I received the Gigandet Sea Ground Auto G2-002 in black/silver, and I have to say that for my £140, it looks and feels very well made and finished. It also comes with the Seiko NH35 (hacking) movement, which will ought to be a workhorse movement certainly up to ETA standards. I bought the watch to wear on those occasions when I don't want to be sporting expensive hardware on my wrist, and so far the only problem may be with the bracelet. Having left the watch with the local jeweller to have some links removed, they told me they would probably only be able to take out 3 links, which may or maybe not sufficient. It would be a pity to lose the bracelet, as it seems to be quite well made, with solid links albeit secured by pins, as you would expect for the price. the bezel is nice with only a little play, and the crown, to my mind, often a weak point on cheap watches, seems fine. Having handled the watch, I'm a little surprised by the negative comments here; a Sub it aint, but there are far worse on the market.


----------



## JayDeep (Dec 31, 2016)

Rustynuts said:


> I received the Gigandet Sea Ground Auto G2-002 in black/silver, and I have to say that for my £140, it looks and feels very well made and finished. It also comes with the Seiko NH35 (hacking) movement, which will ought to be a workhorse movement certainly up to ETA standards. I bought the watch to wear on those occasions when I don't want to be sporting expensive hardware on my wrist, and so far the only problem may be with the bracelet. Having left the watch with the local jeweller to have some links removed, they told me they would probably only be able to take out 3 links, which may or maybe not sufficient. It would be a pity to lose the bracelet, as it seems to be quite well made, with solid links albeit secured by pins, as you would expect for the price. the bezel is nice with only a little play, and the crown, to my mind, often a weak point on cheap watches, seems fine. Having handled the watch, I'm a little surprised by the negative comments here; a Sub it aint, but there are far worse on the market.


 Wow digging this one out of the grave huh?

I wouldn't call any base Seiko movement "up to ETA standards". As the given variances for time keeping is very different, on paper, between the entirety of each line. Still, I can't completely knock any Seiko movement, even though I want to. They are proven workhorses and do it without need of much to any maintenance.

I've heard good things about Gigandet, other than the name itself, which should never be uttered aloud in sophisticated company. Stupidest name I've ever heard with very few exceptions.

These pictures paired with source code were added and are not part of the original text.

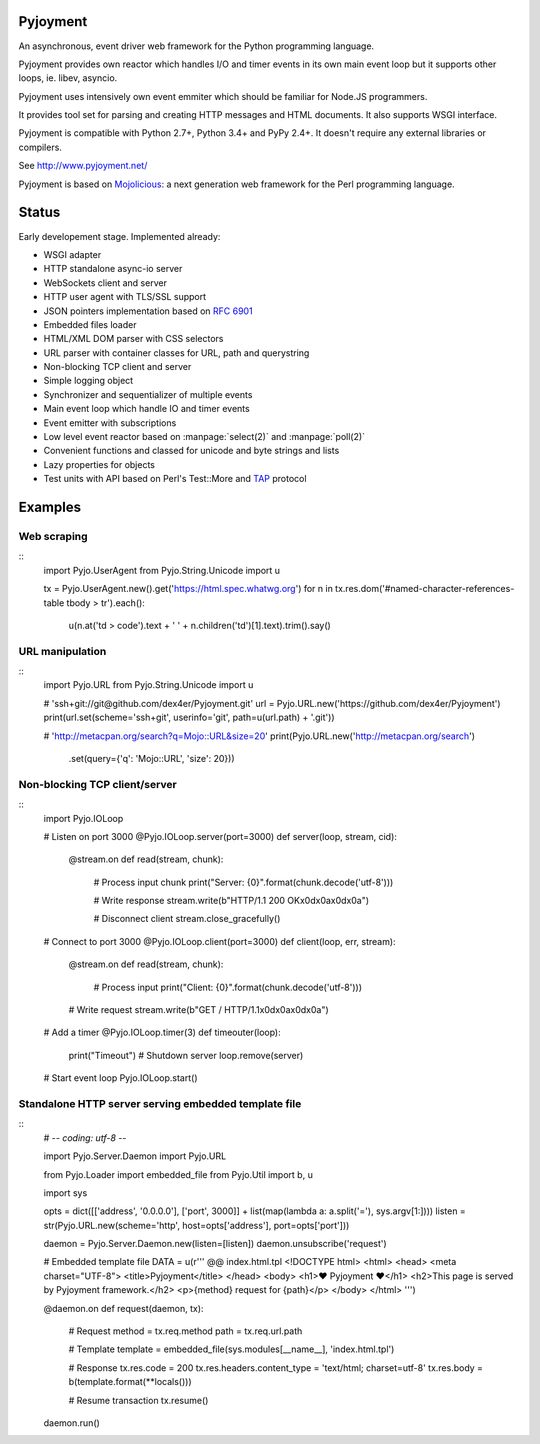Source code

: .. image:: https://img.shields.io/pypi/v/Pyjoyment.png
   :target: https://pypi.python.org/pypi/Pyjoyment
.. image:: https://travis-ci.org/dex4er/Pyjoyment.png?branch=master
   :target: https://travis-ci.org/dex4er/Pyjoyment
.. image:: https://readthedocs.org/projects/pyjoyment/badge/?version=latest
   :target: http://pyjoyment.readthedocs.org/en/latest/

Pyjoyment
=========

An asynchronous, event driver web framework for the Python programming language.

Pyjoyment provides own reactor which handles I/O and timer events in its own
main event loop but it supports other loops, ie. libev, asyncio.

Pyjoyment uses intensively own event emmiter which should be familiar for
Node.JS programmers.

It provides tool set for parsing and creating HTTP messages and HTML documents.
It also supports WSGI interface.

Pyjoyment is compatible with Python 2.7+, Python 3.4+ and PyPy 2.4+. It doesn't
require any external libraries or compilers.

See http://www.pyjoyment.net/

Pyjoyment is based on `Mojolicious <http://mojolicio.us>`_: a next generation
web framework for the Perl programming language.

Status
======

Early developement stage. Implemented already:

* WSGI adapter
* HTTP standalone async-io server
* WebSockets client and server
* HTTP user agent with TLS/SSL support
* JSON pointers implementation based on :rfc:`6901`
* Embedded files loader
* HTML/XML DOM parser with CSS selectors
* URL parser with container classes for URL, path and querystring
* Non-blocking TCP client and server
* Simple logging object
* Synchronizer and sequentializer of multiple events
* Main event loop which handle IO and timer events
* Event emitter with subscriptions
* Low level event reactor based on :manpage:`select(2)` and :manpage:`poll(2)`
* Convenient functions and classed for unicode and byte strings and lists
* Lazy properties for objects
* Test units with API based on Perl's Test::More and `TAP <http://testanything.org/>`_ protocol

Examples
========

Web scraping
------------

::
  import Pyjo.UserAgent
  from Pyjo.String.Unicode import u

  tx = Pyjo.UserAgent.new().get('https://html.spec.whatwg.org')
  for n in tx.res.dom('#named-character-references-table tbody > tr').each():
      u(n.at('td > code').text + ' ' + n.children('td')[1].text).trim().say()



URL manipulation
----------------

::
  import Pyjo.URL
  from Pyjo.String.Unicode import u

  # 'ssh+git://git@github.com/dex4er/Pyjoyment.git'
  url = Pyjo.URL.new('https://github.com/dex4er/Pyjoyment')
  print(url.set(scheme='ssh+git', userinfo='git', path=u(url.path) + '.git'))

  # 'http://metacpan.org/search?q=Mojo::URL&size=20'
  print(Pyjo.URL.new('http://metacpan.org/search')
        .set(query={'q': 'Mojo::URL', 'size': 20}))


Non-blocking TCP client/server
------------------------------

::
  import Pyjo.IOLoop


  # Listen on port 3000
  @Pyjo.IOLoop.server(port=3000)
  def server(loop, stream, cid):

      @stream.on
      def read(stream, chunk):
          # Process input chunk
          print("Server: {0}".format(chunk.decode('utf-8')))

          # Write response
          stream.write(b"HTTP/1.1 200 OK\x0d\x0a\x0d\x0a")

          # Disconnect client
          stream.close_gracefully()


  # Connect to port 3000
  @Pyjo.IOLoop.client(port=3000)
  def client(loop, err, stream):

      @stream.on
      def read(stream, chunk):
          # Process input
          print("Client: {0}".format(chunk.decode('utf-8')))

      # Write request
      stream.write(b"GET / HTTP/1.1\x0d\x0a\x0d\x0a")


  # Add a timer
  @Pyjo.IOLoop.timer(3)
  def timeouter(loop):
      print("Timeout")
      # Shutdown server
      loop.remove(server)


  # Start event loop
  Pyjo.IOLoop.start()


Standalone HTTP server serving embedded template file
------------------------------------------------------

::
  # -*- coding: utf-8 -*-

  import Pyjo.Server.Daemon
  import Pyjo.URL

  from Pyjo.Loader import embedded_file
  from Pyjo.Util import b, u

  import sys


  opts = dict([['address', '0.0.0.0'], ['port', 3000]] + list(map(lambda a: a.split('='), sys.argv[1:])))
  listen = str(Pyjo.URL.new(scheme='http', host=opts['address'], port=opts['port']))

  daemon = Pyjo.Server.Daemon.new(listen=[listen])
  daemon.unsubscribe('request')


  # Embedded template file
  DATA = u(r'''
  @@ index.html.tpl
  <!DOCTYPE html>
  <html>
  <head>
  <meta charset="UTF-8">
  <title>Pyjoyment</title>
  </head>
  <body>
  <h1>♥ Pyjoyment ♥</h1>
  <h2>This page is served by Pyjoyment framework.</h2>
  <p>{method} request for {path}</p>
  </body>
  </html>
  ''')


  @daemon.on
  def request(daemon, tx):
      # Request
      method = tx.req.method
      path = tx.req.url.path

      # Template
      template = embedded_file(sys.modules[__name__], 'index.html.tpl')

      # Response
      tx.res.code = 200
      tx.res.headers.content_type = 'text/html; charset=utf-8'
      tx.res.body = b(template.format(**locals()))

      # Resume transaction
      tx.resume()


  daemon.run()
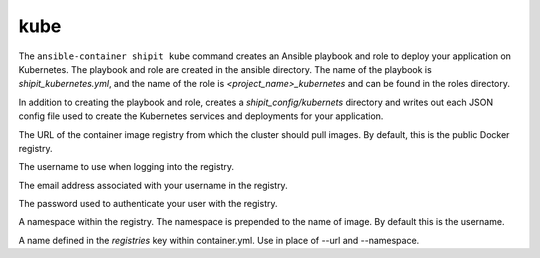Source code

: kube
====

.. program:: ansible-container shipit kube

The ``ansible-container shipit kube`` command creates an Ansible playbook and role to deploy your
application on Kubernetes. The playbook and role are created in the ansible directory. The name of the playbook
is *shipit_kubernetes.yml*, and the name of the role is *<project_name>_kubernetes* and can be found in the
roles directory.

.. option:: --save-config

In addition to creating the playbook and role, creates a *shipit_config/kubernets* directory and writes out each
JSON config file used to create the Kubernetes services and deployments for your application.

.. option:: --url <url>

The URL of the container image registry from which the cluster should pull images. By default, this is
the public Docker registry.

.. option:: --username <username>

The username to use when logging into the registry.

.. option:: --email <email>

The email address associated with your username in the registry.

.. option:: --password <password>

The password used to authenticate your user with the registry.

.. option:: --namespace <namespace>

A namespace within the registry. The namespace is prepended to the name of image. By default this is the username.

.. option:: --push-from <registry name>

A name defined in the *registries* key within container.yml. Use in place of --url and --namespace.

Stuhrling I've never personally owned and only heard and read very mixed views on. I think they make some real junk and some decent junk.


----------



## RWP (Nov 8, 2015)

Stuhrling are mediocre at best and seem to have decided to put their prices up lately. I've had a couple and they are in a drawer somewhere


----------



## rodiow (Nov 6, 2004)

I'm not sure why Gigandet and Stuhrling ?.....as mentioned above the sea ground auto is a pretty nice watch, I think any model Gigandet do is better than anything Stuhrling have, Stuhrling try and impress with a ridiculously huge box,

If a Sea ground auto can be found for around £100 you wouldnt have done too bad but lots of competition and better bang for your buck in this price range with many other makes, IMO


----------



## niveketak (Jun 11, 2016)

I really like my Gigandet and it keeps time well enough for me and I know its not a diver but the quality seems pretty good.


----------